Undersecretary-General for Humanitarian Affairs Mark Lowcock told the UN Security Council on Monday that an estimated 2.8 million people in the rebel-held northwest — 70 per cent of the region’s population — require humanitarian assistance, with growing economic hardship aggravated by the COVID-19 pandemic.

He said two-thirds of the northwest’s population is displaced, the vast majority sheltering in camps and informal settlements where malnutrition rates have been rising in past months.

Almost three in every 10 children in the region under the age of five suffer from stunting, “a condition likely to impact irreversibly their physical and cognitive development,” he said.

Lowcock said delivery of aid through two crossing points from Turkey enabled 1,781 trucks primarily carrying food for 1.3 million people to get to the mainly rebel-held northwest in May, which is still “far from sufficient”.

He said more children and infants are arriving at nutrition centres “showing signs of chronic and acute malnutrition”, and some mothers say they are cooking weeds to supplement food rations.

“The northwest continues to suffer a major humanitarian crisis,” Lowcock said. “The cross-border operation needs to be scaled up further.”

He said the Security Council’s failure to extend cross-border deliveries would halt the UN operation from Turkey and “it would cause suffering and death”.

Russia holds the key to future cross-border operations.

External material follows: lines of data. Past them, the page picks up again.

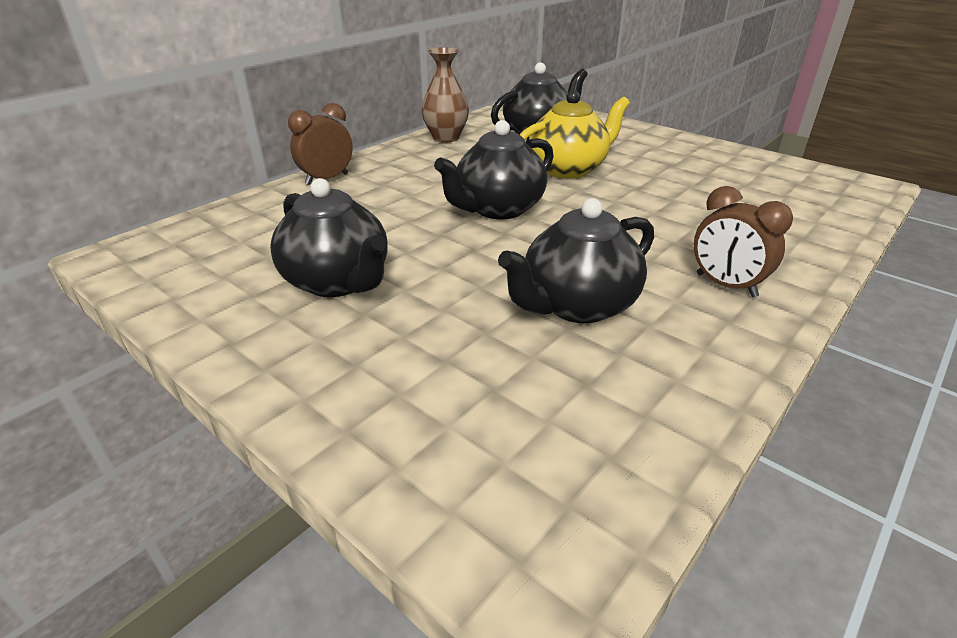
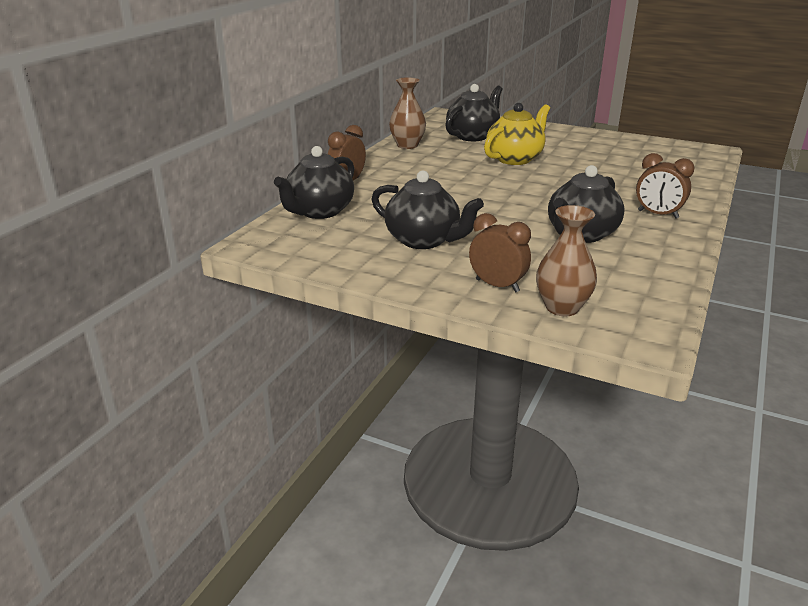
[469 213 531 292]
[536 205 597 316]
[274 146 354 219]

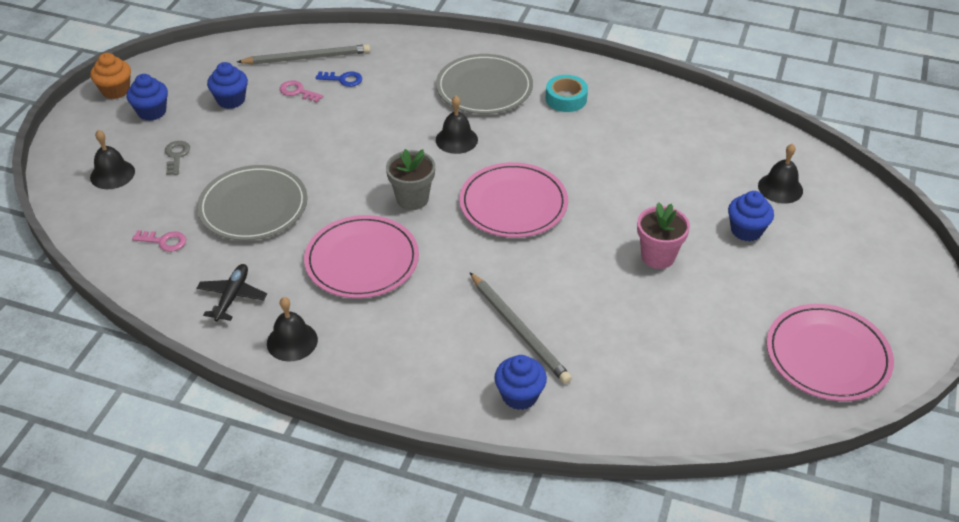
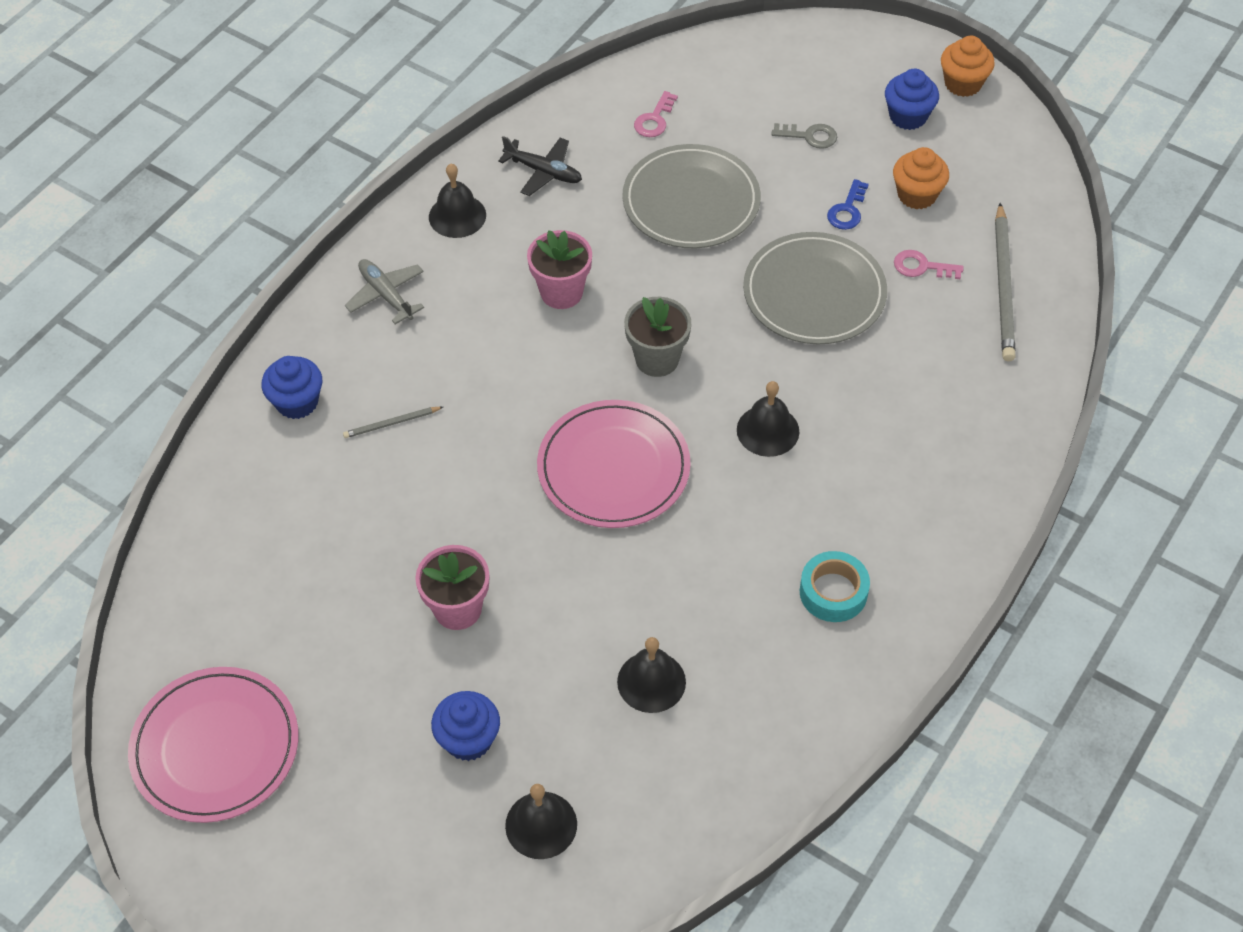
[345 259 424 324]
[617 637 686 713]
[827 179 869 230]
[743 232 887 344]
[527 230 592 309]
[893 147 949 210]
[894 250 964 279]
[343 407 443 438]

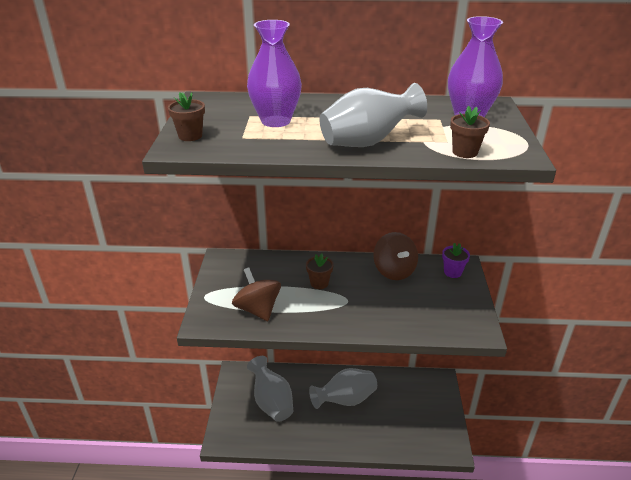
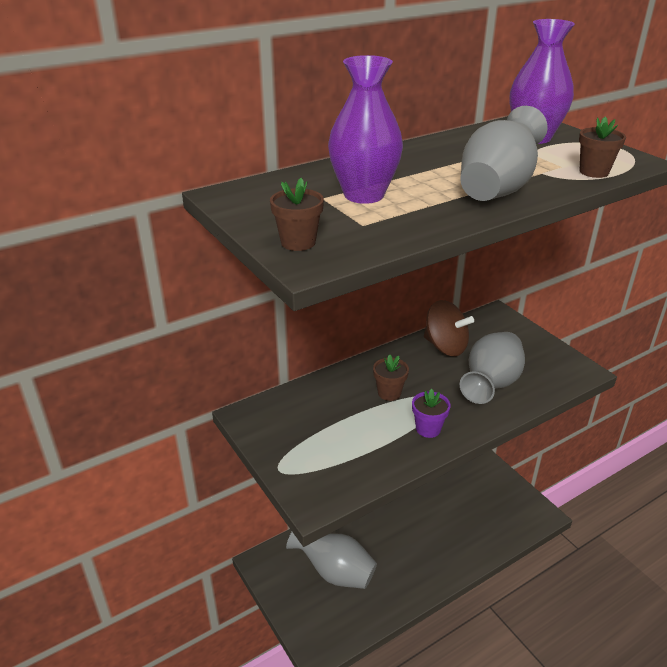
[232 267 281 321] (first image)
[460 332 525 404]
[412 389 450 438]

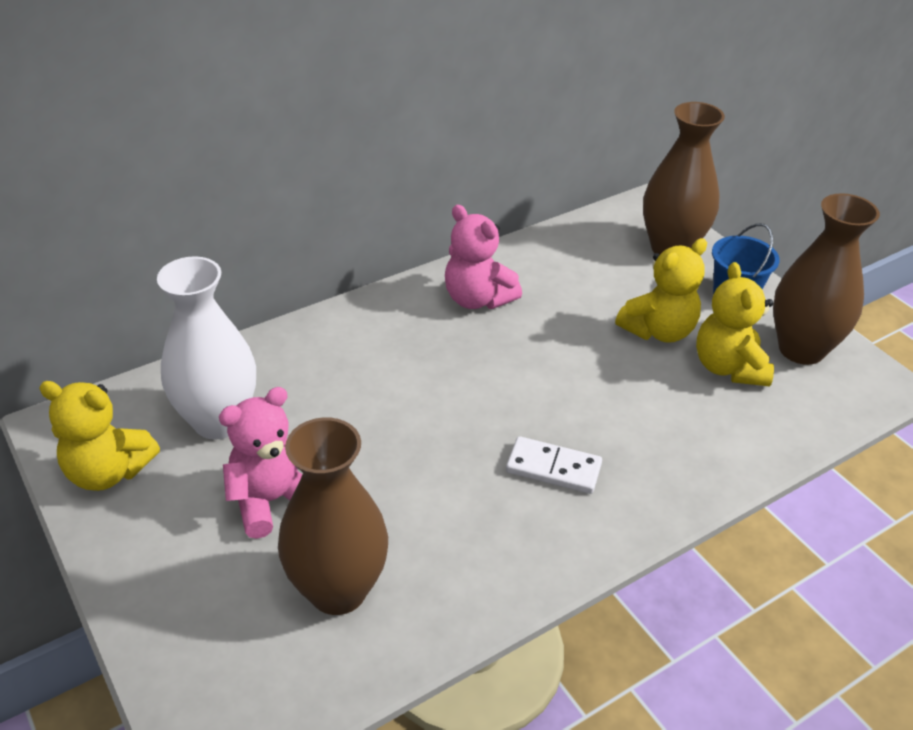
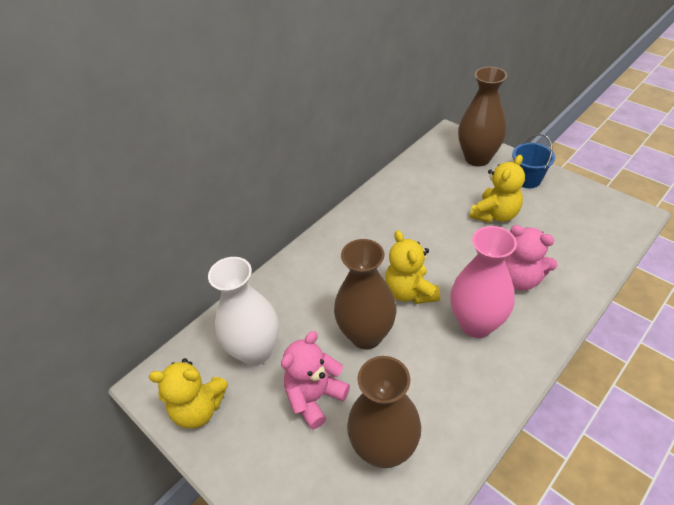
[505 225 558 290]
[385 230 440 304]
[334 239 397 349]
[450 226 517 338]

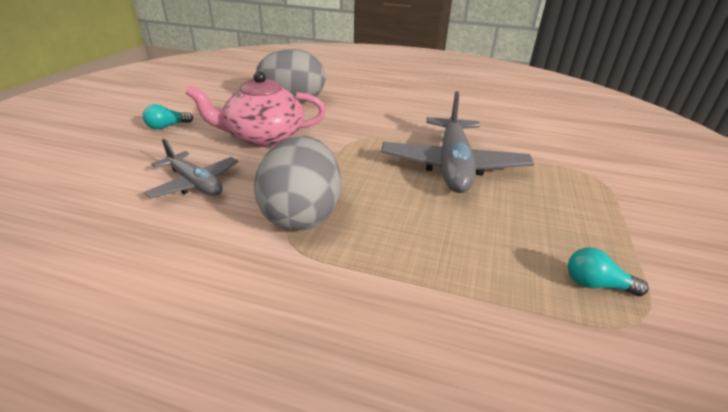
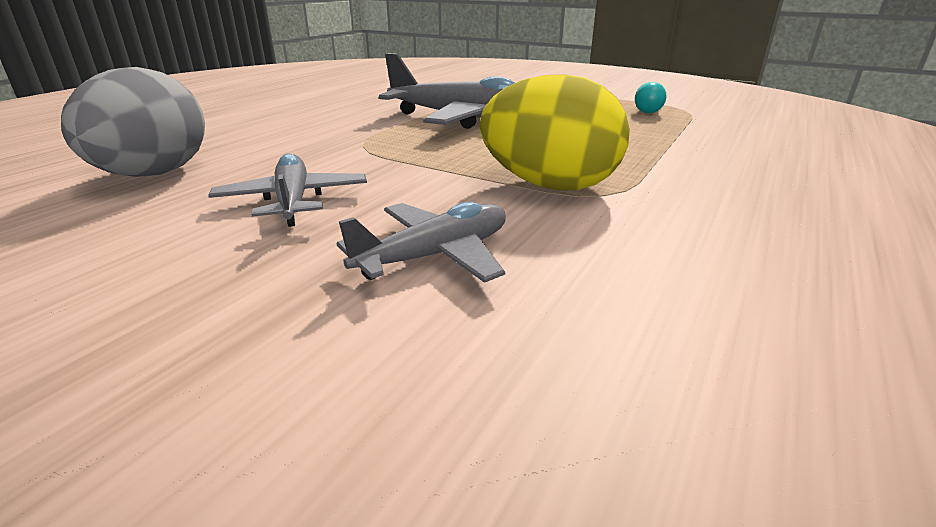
[143 104 194 129] (first image)
[208 153 367 227]
[480 74 630 191]

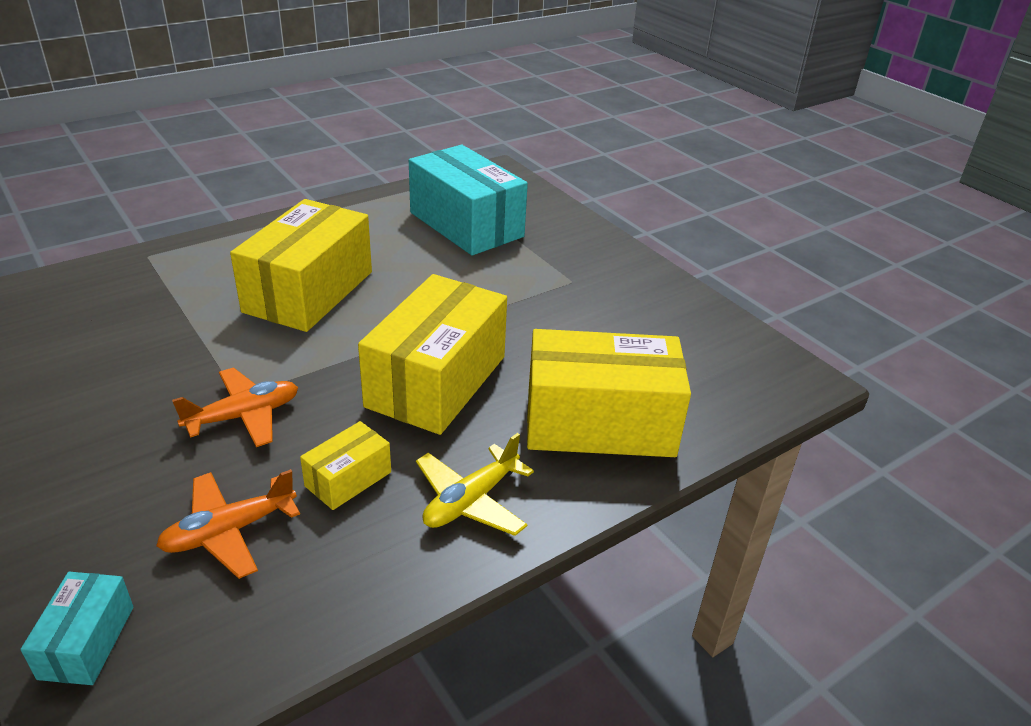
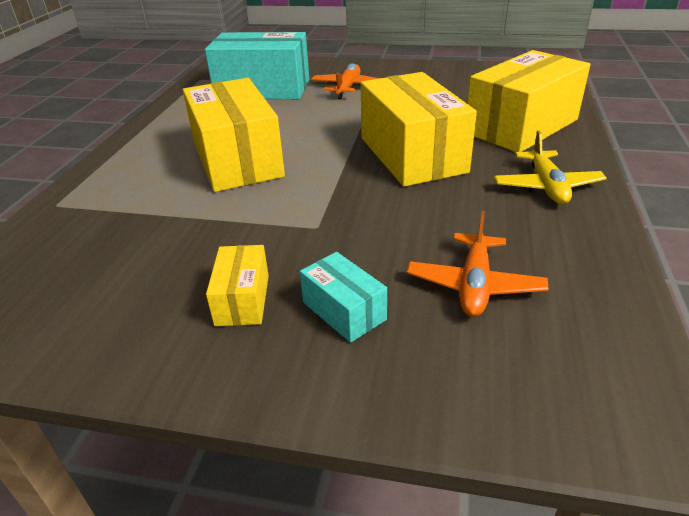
[300 252 387 343]
[311 63 380 99]
[206 245 269 326]

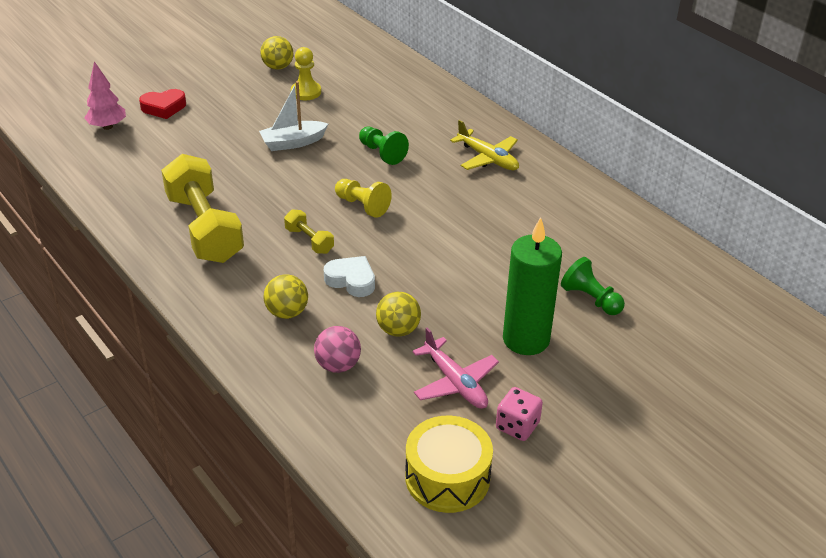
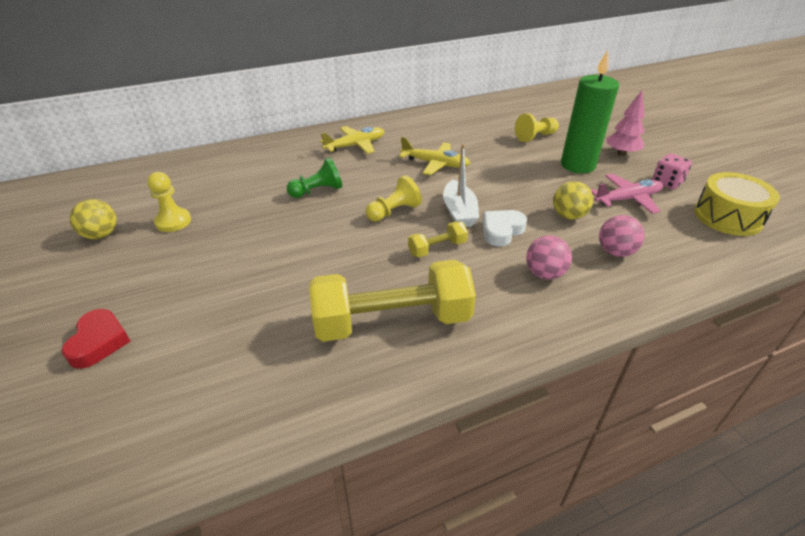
[399 137 470 175]
[607 90 645 156]
[443 144 479 227]
[526 235 572 280]
[515 113 559 142]

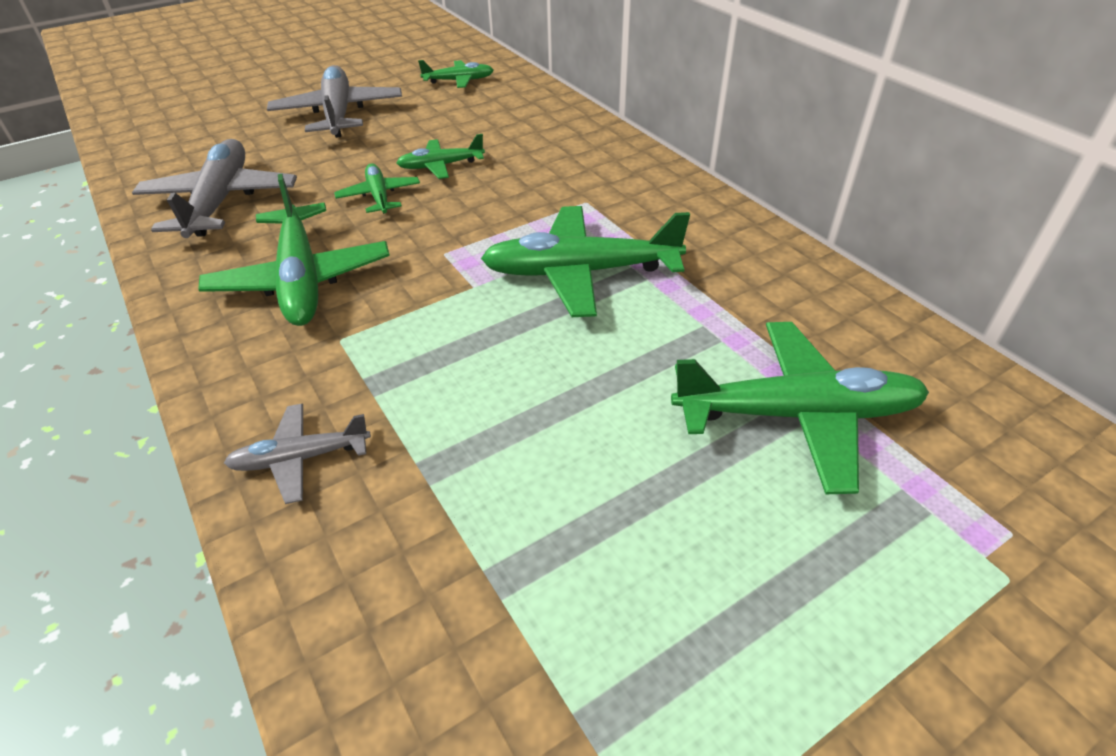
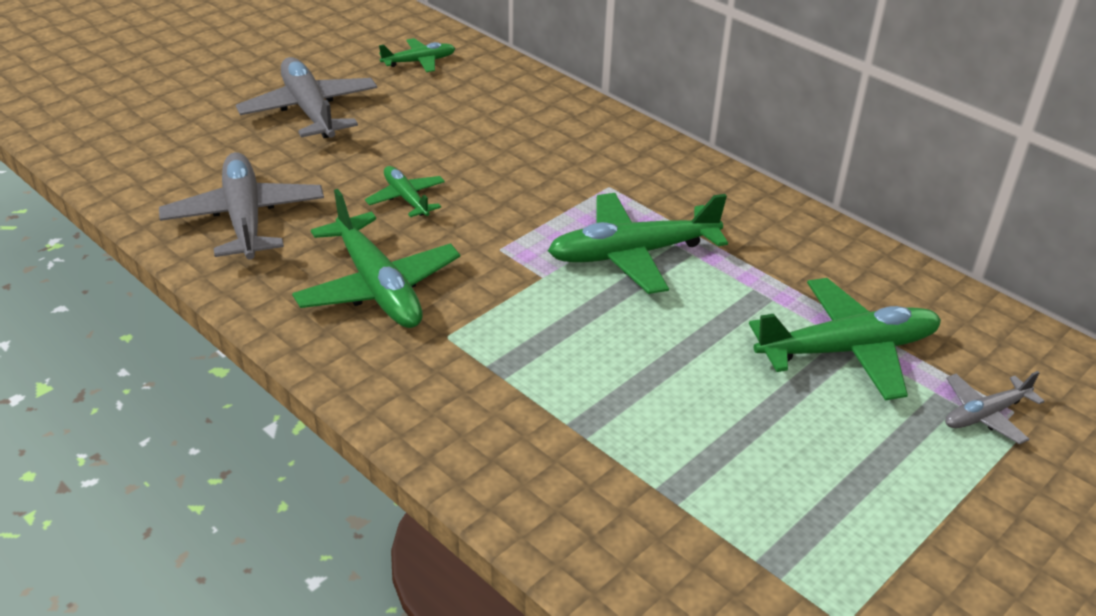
[396 134 485 179] (first image)
[945 371 1044 444]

It contends cross-border aid was meant to be a temporary response to the nine-year Syrian conflict and the situation on the ground has changed.

In January, Russia scored a victory for Syria, using its veto threat to force the Security Council to adopt a resolution reducing the number of crossing points for aid deliveries from four to just two, from Turkey to the northwest.

It also cut in half the year-long mandate that had been in place since cross-border deliveries began in 2014 to six months, as Russia insisted.